* EXERCISE DESCRIPTION *
Isolate every line in the records below with "above" in it.

════

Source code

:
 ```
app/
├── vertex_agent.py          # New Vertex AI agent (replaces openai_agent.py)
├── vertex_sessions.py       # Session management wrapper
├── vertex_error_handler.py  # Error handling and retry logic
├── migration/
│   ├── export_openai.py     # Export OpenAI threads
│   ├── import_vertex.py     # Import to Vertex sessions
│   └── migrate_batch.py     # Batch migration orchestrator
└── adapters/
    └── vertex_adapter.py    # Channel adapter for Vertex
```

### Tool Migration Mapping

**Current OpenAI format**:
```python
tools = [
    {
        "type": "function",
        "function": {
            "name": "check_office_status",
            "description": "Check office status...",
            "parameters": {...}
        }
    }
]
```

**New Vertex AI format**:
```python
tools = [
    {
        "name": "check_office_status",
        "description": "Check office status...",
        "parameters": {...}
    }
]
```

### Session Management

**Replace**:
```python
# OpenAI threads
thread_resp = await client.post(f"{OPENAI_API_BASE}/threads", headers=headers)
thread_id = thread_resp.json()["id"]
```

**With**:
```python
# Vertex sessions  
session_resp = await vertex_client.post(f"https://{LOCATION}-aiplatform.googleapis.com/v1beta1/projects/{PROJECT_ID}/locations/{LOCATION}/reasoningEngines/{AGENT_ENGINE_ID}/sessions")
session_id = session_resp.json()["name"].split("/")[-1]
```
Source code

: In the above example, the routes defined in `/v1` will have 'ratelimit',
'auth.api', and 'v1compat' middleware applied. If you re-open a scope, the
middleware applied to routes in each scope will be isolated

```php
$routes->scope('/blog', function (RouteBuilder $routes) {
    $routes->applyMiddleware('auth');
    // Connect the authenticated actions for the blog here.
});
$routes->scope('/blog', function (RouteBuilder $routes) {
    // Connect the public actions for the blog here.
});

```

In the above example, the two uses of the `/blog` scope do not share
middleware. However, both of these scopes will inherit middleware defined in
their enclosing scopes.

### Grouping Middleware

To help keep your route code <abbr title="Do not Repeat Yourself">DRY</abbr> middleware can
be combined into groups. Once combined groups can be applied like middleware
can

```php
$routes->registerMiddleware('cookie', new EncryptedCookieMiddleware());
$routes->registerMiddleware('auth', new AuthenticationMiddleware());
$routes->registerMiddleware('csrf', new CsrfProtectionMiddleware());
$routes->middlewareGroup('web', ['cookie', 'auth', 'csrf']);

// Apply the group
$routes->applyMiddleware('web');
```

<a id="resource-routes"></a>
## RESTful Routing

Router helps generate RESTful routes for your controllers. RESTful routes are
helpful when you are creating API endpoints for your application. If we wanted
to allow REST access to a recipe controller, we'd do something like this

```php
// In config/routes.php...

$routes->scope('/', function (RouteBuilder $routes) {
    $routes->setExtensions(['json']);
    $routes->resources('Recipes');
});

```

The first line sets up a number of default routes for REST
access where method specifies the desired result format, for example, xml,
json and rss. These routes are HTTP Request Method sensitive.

════

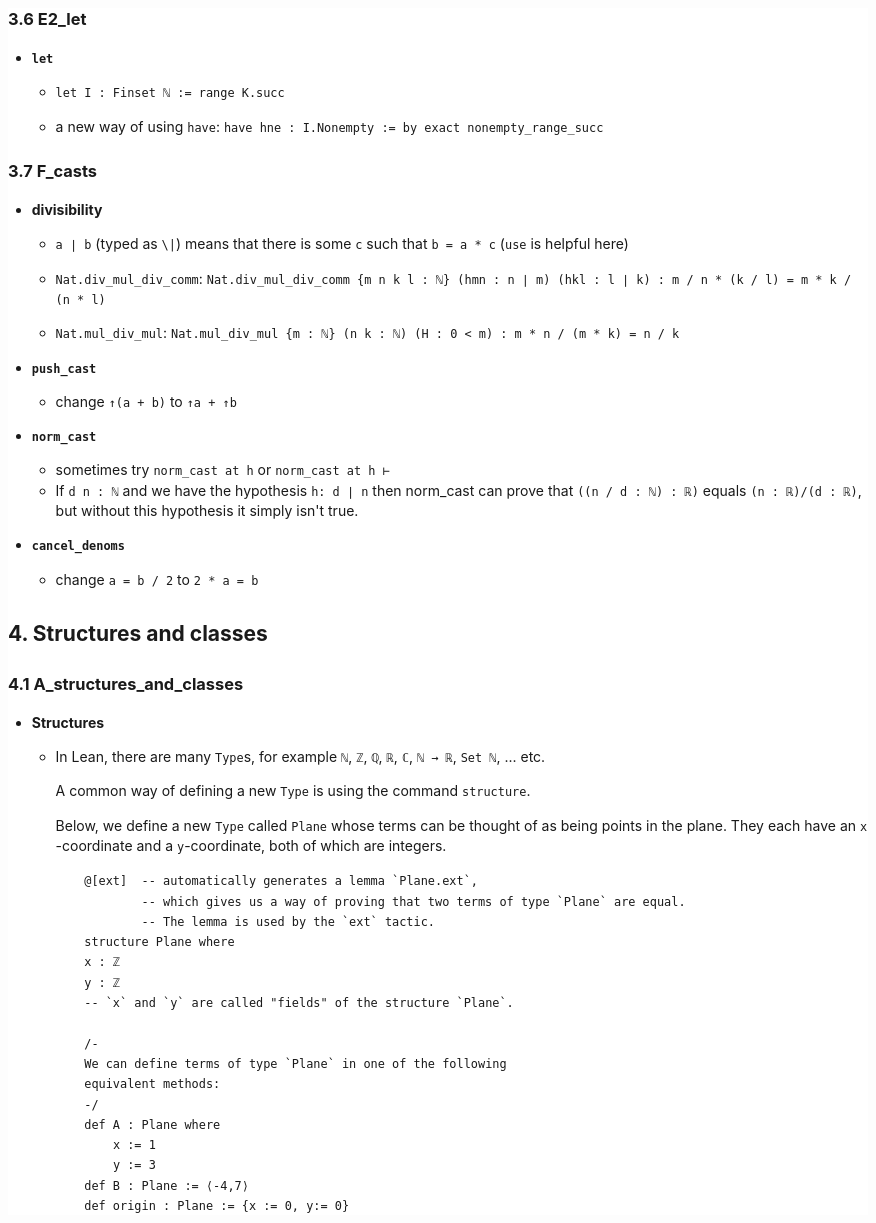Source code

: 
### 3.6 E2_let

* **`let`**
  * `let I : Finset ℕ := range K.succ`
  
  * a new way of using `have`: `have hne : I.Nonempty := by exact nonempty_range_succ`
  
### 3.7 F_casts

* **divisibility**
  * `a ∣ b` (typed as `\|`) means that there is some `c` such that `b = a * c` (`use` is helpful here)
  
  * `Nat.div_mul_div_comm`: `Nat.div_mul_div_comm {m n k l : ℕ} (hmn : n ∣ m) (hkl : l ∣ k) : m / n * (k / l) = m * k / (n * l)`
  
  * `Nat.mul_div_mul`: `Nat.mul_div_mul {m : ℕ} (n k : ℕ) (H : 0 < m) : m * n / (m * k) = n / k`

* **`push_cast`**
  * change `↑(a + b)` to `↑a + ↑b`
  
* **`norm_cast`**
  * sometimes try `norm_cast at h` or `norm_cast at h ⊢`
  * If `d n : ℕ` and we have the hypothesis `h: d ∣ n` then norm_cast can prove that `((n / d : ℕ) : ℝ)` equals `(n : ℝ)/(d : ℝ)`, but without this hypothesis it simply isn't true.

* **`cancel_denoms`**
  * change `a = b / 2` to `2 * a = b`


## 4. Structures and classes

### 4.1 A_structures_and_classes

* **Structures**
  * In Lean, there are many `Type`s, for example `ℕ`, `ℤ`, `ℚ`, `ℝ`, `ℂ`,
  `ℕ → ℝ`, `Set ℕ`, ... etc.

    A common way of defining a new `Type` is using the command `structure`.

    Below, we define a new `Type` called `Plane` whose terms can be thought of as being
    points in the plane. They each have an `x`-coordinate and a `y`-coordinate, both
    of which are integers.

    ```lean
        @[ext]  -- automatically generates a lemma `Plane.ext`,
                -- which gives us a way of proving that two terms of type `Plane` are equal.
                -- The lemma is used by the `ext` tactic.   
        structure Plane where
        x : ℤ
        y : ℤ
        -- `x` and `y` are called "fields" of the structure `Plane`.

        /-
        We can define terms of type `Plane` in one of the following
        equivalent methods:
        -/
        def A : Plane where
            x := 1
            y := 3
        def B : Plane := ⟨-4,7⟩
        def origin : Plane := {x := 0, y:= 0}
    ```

════

* SOLUTION BELOW *
: In the above example, the routes defined in `/v1` will have 'ratelimit',
In the above example, the two uses of the `/blog` scope do not share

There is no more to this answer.